What is being asked :: What you return should match the data below exactly, with no pictures in it.

Provided material ::
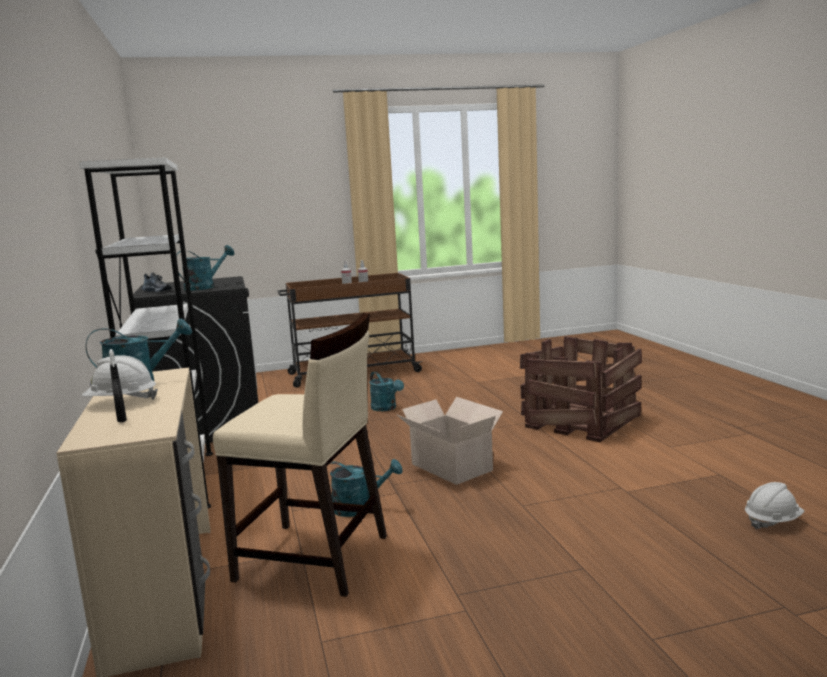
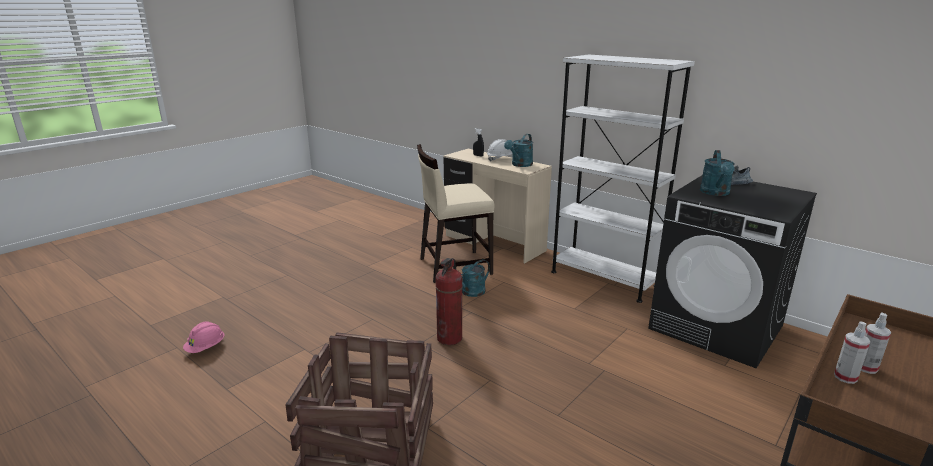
camera: 145 degrees right, 10 degrees up
(386, 408) = (614, 405): turquoise watering can -> none
(450, 466) = (449, 338): cardboard box -> fire extinguisher
(772, 521) = (206, 348): white hard hat -> pink hard hat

Task output ::
camera: 145 degrees right, 10 degrees up
(386, 408) = (614, 405): turquoise watering can -> none
(450, 466) = (449, 338): cardboard box -> fire extinguisher
(772, 521) = (206, 348): white hard hat -> pink hard hat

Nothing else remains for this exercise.